Malisha thought about the man she was allowing to get deeper and deeper into her and Trey’s life. This guy named Noble Browne. They’d developed a real tight relationship over the past few months. Noble had said he wanted to find him a wife, and even though he’d admitted from the gate that he was seeing other women, Malisha was trying damn hard to make him forget those other bitches and concentrate his attention strictly on her.
See, Noble was just the type of guy she needed right about now. He was honest and he was dependable. He put it on her in the sheets, and he was loving and gentle with her son. True, he had a fake leg that kinda freaked her out, but Malisha tried hard to ignore the sight of it when he was on top of her and it was propped up against the damn bed. The first time she’d seen it, she’d almost screamed. He shouldn’t have snuck it on her like that! They had been kissing and touching and all that, and when Malisha had run her hand innocently down his thigh it had felt like she was touching a tree. And the stump. Oh, that stumpy part that was left of his leg. Malisha couldn’t even look too close at that. It straight messed her up.

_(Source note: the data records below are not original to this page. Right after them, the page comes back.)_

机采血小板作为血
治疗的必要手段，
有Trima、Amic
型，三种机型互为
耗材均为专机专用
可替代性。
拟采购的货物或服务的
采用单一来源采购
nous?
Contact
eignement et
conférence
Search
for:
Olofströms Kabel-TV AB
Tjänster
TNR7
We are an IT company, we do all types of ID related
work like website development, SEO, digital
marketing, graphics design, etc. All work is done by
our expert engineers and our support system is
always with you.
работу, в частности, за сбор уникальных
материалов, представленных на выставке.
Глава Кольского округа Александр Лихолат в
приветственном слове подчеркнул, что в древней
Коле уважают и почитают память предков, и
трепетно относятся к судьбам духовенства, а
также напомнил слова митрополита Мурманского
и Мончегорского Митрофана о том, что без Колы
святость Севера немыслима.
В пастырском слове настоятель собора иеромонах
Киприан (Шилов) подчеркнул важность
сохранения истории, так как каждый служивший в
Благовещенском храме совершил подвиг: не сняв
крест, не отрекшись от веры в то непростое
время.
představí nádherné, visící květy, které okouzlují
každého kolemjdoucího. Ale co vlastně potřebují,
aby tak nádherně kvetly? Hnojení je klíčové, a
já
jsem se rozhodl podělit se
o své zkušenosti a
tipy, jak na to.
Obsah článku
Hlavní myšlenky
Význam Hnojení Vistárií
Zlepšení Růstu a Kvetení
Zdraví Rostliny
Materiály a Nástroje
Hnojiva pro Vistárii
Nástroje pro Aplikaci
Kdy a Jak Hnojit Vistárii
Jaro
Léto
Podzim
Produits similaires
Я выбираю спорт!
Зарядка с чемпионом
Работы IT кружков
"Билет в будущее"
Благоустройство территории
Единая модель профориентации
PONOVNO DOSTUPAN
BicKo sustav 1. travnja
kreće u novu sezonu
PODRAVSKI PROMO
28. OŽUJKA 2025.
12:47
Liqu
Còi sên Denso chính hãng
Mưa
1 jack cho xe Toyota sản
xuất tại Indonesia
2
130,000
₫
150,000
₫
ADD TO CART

The good thing was, you couldn’t even tell Noble was an amputee unless he took off his pants. He walked and did everything else just fine. He had told her about how he had convinced them to let him stay on the force when they had wanted to retire him. He was still a cop, just assigned to work traffic control, and he got a big plus in her book for that.
But there
was
something else that had Malisha wide open on him too.
Noble was gwapped up.
Paid.
Richer than a mothafucka!
Luckily, he was the type of dude who didn’t mind spending money on her and Trey. Whenever Noble was around, he paid for everything. Malisha had never once had to dig in her purse in his presence. And even though they had to lug around Trey’s wheelchair everywhere they went, Noble liked taking them out. To dinner, to the movies, to the park. Wherever.
The problem was, Noble gave her
things,
and not cash
money,
which is what Malisha needed to pay her bills. It wasn’t like he was stingy with his doe, it was more like he was careful. He’d buy her jewelry and gifts, and he had even used his credit card to get her air conditioner fixed, but he had never offered to pay her car note or her rent.